So, I just had a chance to try the Nook for the first time at Barnes & Noble, and I have previously used The Kindle, as well as Kindle for the iPhone. Actually, since Kindle came out with their App I have begun reading quite a bit more, since my books are so much more accessible.
Well, anyway back to my point at hand the Nook – how haphazard and confusing. Do I press the arrows on the side or use the graphical icons on the touch screen, but I can’t touch the e-ink screen, right? Wow just poor UI development & implementation.
But despite the design flaws – as early adopters; what have Amazon & Barnes & Noble done well? They have educated and primed the reading public for what e-books could be, offered us a taste of how accessible and easy it could be to have our favorite newspapers delivered electronically, or to immediatly download a best-seller.

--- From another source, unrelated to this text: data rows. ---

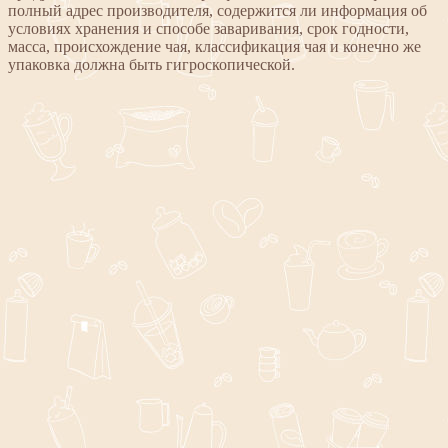
полный адрес производителя, содержится ли информация об
условиях хранения и способе заваривания, срок годности,
масса, происхождение чая, классификация чая и конечно же
упаковка должна быть гигроскопической.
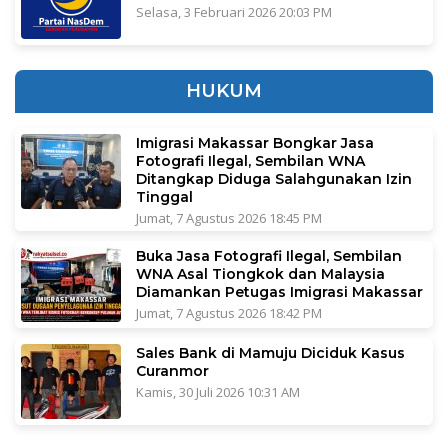
Selasa, 3 Februari 2026 20:03 PM
HUKUM
Imigrasi Makassar Bongkar Jasa
Fotografi Ilegal, Sembilan WNA
Ditangkap Diduga Salahgunakan Izin
Tinggal
Jumat, 7 Agustus 2026 18:45 PM
Buka Jasa Fotografi Ilegal, Sembilan
WNA Asal Tiongkok dan Malaysia
Diamankan Petugas Imigrasi Makassar
Jumat, 7 Agustus 2026 18:42 PM
Sales Bank di Mamuju Diciduk Kasus
Curanmor
Kamis, 30 Juli 2026 10:31 AM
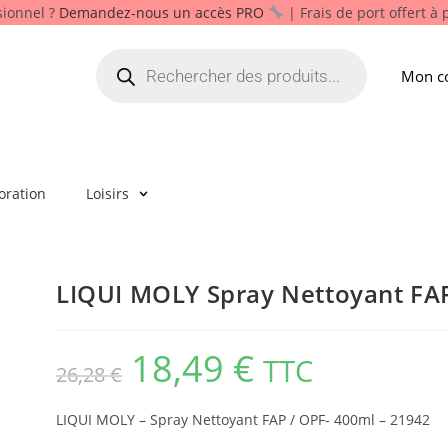
sionnel ?
Demandez-nous un accès PRO
| Frais de port offert à
Mon c
oration
Loisirs
LIQUI MOLY Spray Nettoyant FA
18,49
€
TTC
26,28
€
LIQUI MOLY – Spray Nettoyant FAP / OPF- 400ml – 21942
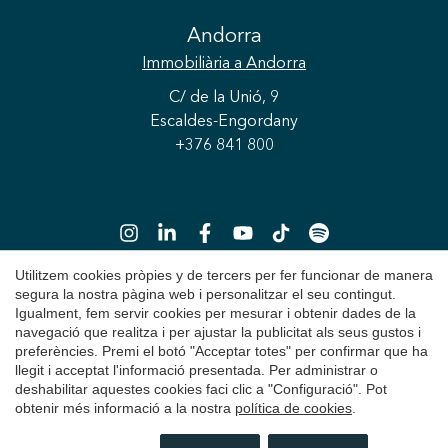
Andorra
Immobiliària
a Andorra
C/ de la Unió, 9
Guardar configuració
Acceptar totes
Escaldes-Engordany
+376 841 800
Utilitzem cookies pròpies y de tercers per fer funcionar de manera
segura la nostra pàgina web i personalitzar el seu contingut.
Igualment, fem servir cookies per mesurar i obtenir dades de la
Copyright 2026 © Durán Carasso
navegació que realitza i per ajustar la publicitat als seus gustos i
preferències. Premi el botó "Acceptar totes" per confirmar que ha
Avís Legal
llegit i acceptat l'informació presentada. Per administrar o
deshabilitar aquestes cookies faci clic a "Configuració". Pot
Política de Privacitat
obtenir més informació a la nostra
política de cookies
.
Política de Cookies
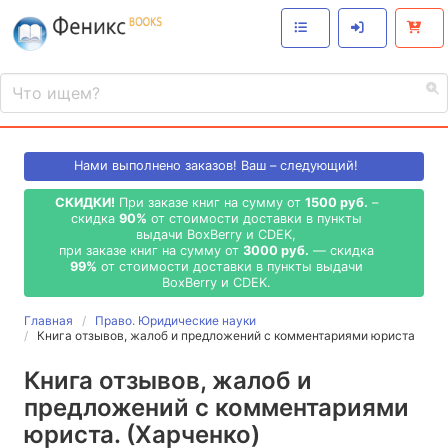
Нами выполнено
заказов! Ваш – следующий!
СКИДКИ!
При заказе книг на сумму от
1500 руб.
–
скидка
90%
от стоимости доставки в пункты
выдачи BoxBerry и CDEK,
при заказе книг на сумму от
3000 руб.
— скидка
99%
от стоимости доставки в пункты выдачи
BoxBerry и CDEK.
Главная
Право. Юридические науки
Книга отзывов, жалоб и предложений с комментариями юриста
Книга отзывов, жалоб и
предложений с комментариями
юриста. (Харченко)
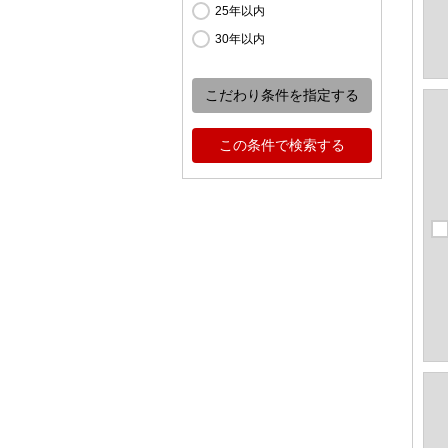
25年以内
30年以内
こだわり条件を指定する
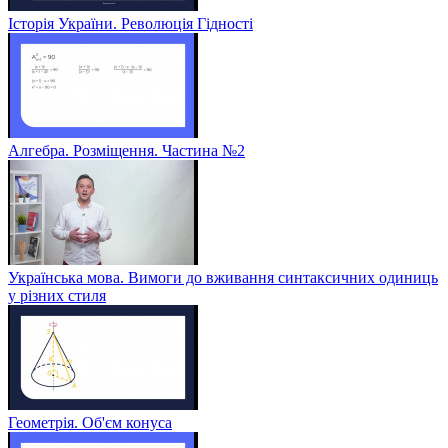
Історія України. Революція Гідності
Алгебра. Розміщення. Частина №2
Українська мова. Вимоги до вживання синтаксичних одиниць
у різних стиля
Геометрія. Об'єм конуса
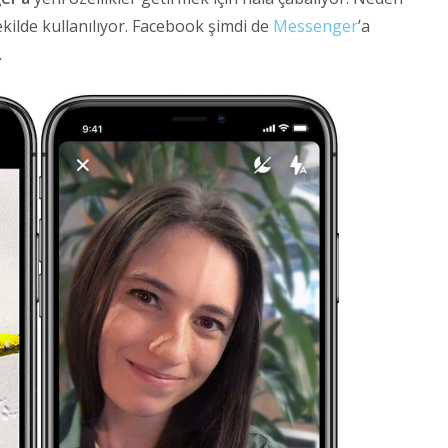
ilde kullanılıyor. Facebook şimdi de
Messenger
’a
.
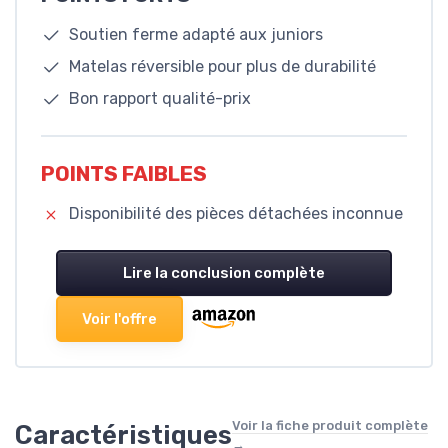
Soutien ferme adapté aux juniors
Matelas réversible pour plus de durabilité
Bon rapport qualité-prix
POINTS FAIBLES
Disponibilité des pièces détachées inconnue
Lire la conclusion complète
Voir l'offre
Voir la fiche produit complète
Caractéristiques
→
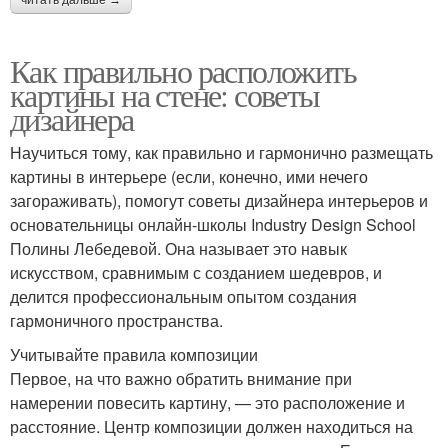
читать дальше →
Как правильно расположить
картины на стене: советы
дизайнера
Научиться тому, как правильно и гармонично размещать
картины в интерьере (если, конечно, ими нечего
загораживать), помогут советы дизайнера интерьеров и
основательницы онлайн-школы Industry Design School
Полины Лебедевой. Она называет это навык
искусством, сравнимым с созданием шедевров, и
делится профессиональным опытом создания
гармоничного пространства.
Учитывайте правила композиции
Первое, на что важно обратить внимание при
намерении повесить картину, — это расположение и
расстояние. Центр композиции должен находиться на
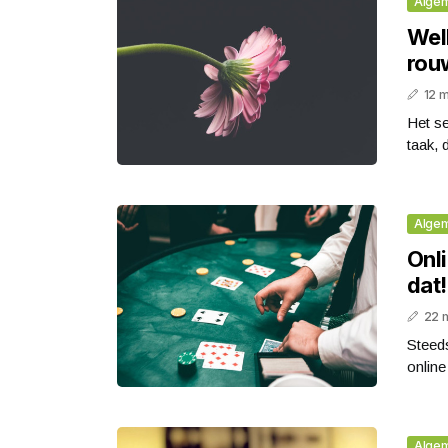
Alge
Wel
rou
12 
Het s
taak, 
Alge
Onli
dat!
22 
Steeds
online
Alge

Well, if past experiances are anything to go on, then Apple owes the two retailers a huge Thank You. Why? Because they have done a tremendous job in letting the public know what the e-book is and how it works. And while Apple will have forgone any sort of first-mover advantage, when their iBooks store debuts in a few short days, the hard work will have been done and we’ll know what to expect. Further, we can bank on the fact that Apple will bring their signature touch to UI to books, which will ensure an ease of use for just about anyone. Coupled with the versatility of the iPad, Apple will have helped build-on and championed the revolution of another industry. Now, I recognize that not everyone is a fan of e-books and that’s fine; there will always be a place for print editions just like there are Tellers & ATMs.
Another sign of trouble for B&N’s Nook and the opportunity that lies ahead for the iPad; I have typed this entire post from my iPhone using AT&T’s free in-store hot spot service.